Maybe this is a silly thing to think and worry about as an educator, but it is something I wrestle with every morning. I never really paid much attention to it in my other jobs, but I now stare at myself in the mirror each morning with this question: What do I wear to school?
It sounds like something a 5-year-old would ask (I don’t believe my tone is quite as whiny), but I really do fret about this every day. Even now, working in a university setting, I spend a good deal of time deciding on my appearance before leaving the house each morning.
This indecision dates back to my first year of teaching in an elementary school a few years ago and continues to this day in my work at a university. My wife and I were fresh out of the Peace Corps, and I was pretty laid-back about the clothes I wore to school every day. A typical outfit would involve khakis and some sort of untucked polo shirt. Not nearly as dressed-down as I was for my volunteer experience in the Philippines, but not the best I could do. I think subconsciously I was trying to go for the I-just-returned-from-Peace-Corps-and-don’t-want-(or-know-how)-to-dress-professional look. Judging from pictures of that year, I hit that look spot on. The following year was more of the same, with a couple of haircuts thrown in. Then something shifted. It started with a simple bet I made with myself: Could I wear a tie every day to school for a month?
I teach in rural New Mexico. Unfortunately, the state ranks toward the bottom of the nation in personal income and toward the top in poor health habits and alcohol use. In this high-poverty area, even a teacher like me wearing a $6.99 discount-store tie is a pretty unusual sight. I definitely stood out.

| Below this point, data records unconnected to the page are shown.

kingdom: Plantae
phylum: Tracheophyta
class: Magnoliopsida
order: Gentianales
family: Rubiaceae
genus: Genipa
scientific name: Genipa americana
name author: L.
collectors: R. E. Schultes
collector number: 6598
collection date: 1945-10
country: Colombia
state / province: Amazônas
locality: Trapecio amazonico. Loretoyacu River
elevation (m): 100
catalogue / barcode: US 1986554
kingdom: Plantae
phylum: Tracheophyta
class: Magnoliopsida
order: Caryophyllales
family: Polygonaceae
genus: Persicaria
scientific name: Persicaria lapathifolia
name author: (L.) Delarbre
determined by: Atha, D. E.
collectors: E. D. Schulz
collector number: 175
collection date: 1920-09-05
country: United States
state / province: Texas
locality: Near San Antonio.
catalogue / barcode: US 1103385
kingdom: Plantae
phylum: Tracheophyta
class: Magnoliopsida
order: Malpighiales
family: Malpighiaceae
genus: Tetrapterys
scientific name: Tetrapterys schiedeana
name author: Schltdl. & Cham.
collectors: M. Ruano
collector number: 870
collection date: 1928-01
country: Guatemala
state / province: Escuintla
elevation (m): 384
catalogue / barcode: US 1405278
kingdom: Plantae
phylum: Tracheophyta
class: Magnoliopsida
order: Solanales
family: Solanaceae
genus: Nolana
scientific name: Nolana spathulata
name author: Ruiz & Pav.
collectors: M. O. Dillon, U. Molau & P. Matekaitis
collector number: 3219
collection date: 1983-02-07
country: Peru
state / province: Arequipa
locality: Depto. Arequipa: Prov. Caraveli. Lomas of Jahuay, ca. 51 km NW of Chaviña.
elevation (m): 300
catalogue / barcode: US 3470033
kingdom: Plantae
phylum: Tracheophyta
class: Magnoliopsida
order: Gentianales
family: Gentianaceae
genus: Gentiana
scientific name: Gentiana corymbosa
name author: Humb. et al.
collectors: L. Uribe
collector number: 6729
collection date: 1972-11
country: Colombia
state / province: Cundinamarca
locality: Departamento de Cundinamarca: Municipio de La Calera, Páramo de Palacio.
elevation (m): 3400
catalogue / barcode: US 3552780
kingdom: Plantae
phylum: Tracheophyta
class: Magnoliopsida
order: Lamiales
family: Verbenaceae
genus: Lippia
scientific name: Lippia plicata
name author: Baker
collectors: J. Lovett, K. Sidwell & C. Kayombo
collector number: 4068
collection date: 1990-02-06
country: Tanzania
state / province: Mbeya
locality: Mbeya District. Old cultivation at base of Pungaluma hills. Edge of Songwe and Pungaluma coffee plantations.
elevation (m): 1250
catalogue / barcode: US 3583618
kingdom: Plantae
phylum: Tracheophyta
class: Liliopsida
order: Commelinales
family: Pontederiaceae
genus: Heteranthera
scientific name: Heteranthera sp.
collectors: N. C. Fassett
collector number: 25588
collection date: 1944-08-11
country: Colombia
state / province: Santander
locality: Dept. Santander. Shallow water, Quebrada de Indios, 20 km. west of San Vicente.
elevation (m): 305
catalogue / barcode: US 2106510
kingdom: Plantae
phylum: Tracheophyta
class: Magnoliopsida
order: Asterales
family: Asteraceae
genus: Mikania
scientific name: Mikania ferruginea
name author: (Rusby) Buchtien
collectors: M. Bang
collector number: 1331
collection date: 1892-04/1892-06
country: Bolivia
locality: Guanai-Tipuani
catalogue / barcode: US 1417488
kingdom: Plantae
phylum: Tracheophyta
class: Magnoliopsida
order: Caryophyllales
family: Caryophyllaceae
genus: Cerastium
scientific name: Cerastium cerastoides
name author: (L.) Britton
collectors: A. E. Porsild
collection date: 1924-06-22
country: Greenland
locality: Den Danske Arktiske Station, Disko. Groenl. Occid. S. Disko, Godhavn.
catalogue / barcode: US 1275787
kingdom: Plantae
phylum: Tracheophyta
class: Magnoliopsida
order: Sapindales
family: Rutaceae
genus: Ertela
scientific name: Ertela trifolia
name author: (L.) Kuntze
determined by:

By the end of the first week, my 5th graders were asking me why I was so dressy, and one teacher scoffed, “Isn’t that a bit much for here?”
Was I supposed to conform to the prevailing culture and dress more like my co-workers?"
For better or worse, regardless of the comments, I stuck to my bet for a month and ended up really liking wearing a tie to school. I felt more professional. I felt more important. I felt like my students felt like they were more important. I decided to continue my bet for the entire year.
My male principal occasionally tossed on a bolo, which fit the school’s style quite well. Seeing this made me think a lot about what I was doing and gave me incentive to stick with it. Yet the comment from that one teacher ate at me. What did families and the other teachers think of me? Was it too much? Was I supposed to conform to the prevailing culture and dress more like my co-workers, even if sometimes I felt like they were too dressed-down for our profession? I began to focus more on how other people dressed and how I looked in contrast.
Then in the middle of the school year, my students and I had a surprise that convinced me to go all double-Windsor every time I entered a classroom.
My 5th graders wrote letters to provoke meaningful change in the world. Many students decided to write to President Barack Obama asking him to take seriously the problems of bullying in schools and alcohol abuse among preteens—both of which are major problems in our area. Though I was a Negative Nelly and told them they would have a better chance of getting a response from a local official, the White House responded. We received a letter from Washington, and I was stunned to receive a voice mail from the White House as well, informing me that if the president were in our area, he would love to stop by and see us.
This got me thinking. What if the president really did decide to come to our school? How would that change the way people dressed? I believe everyone would be dressed to the nines because, well, that is what people usually do when a world leader visits. I know I would. I would be sure to wear a tie if the president were visiting.
If I wore a tie for an important person like the president of the United States but not for my students, what kind of message would that send? If I did not wear a tie, did that mean they were unimportant? I don’t know if my students would ever reach that conclusion, but I felt like it was implied somehow. We dress up for important people and events. We dress up for presidents. My students are important. Every day of school is important, as important as if the president were visiting.
While I am not proselytizing that every staff member in a school building dress up, I do feel that students need to know they matter. So I wear a tie. I shine my shoes. I get haircuts. I try to reflect their value by what I wear, how I speak, and how I behave. When I enter a classroom, I think about how I look because I want my students to know they are important, as important as a president.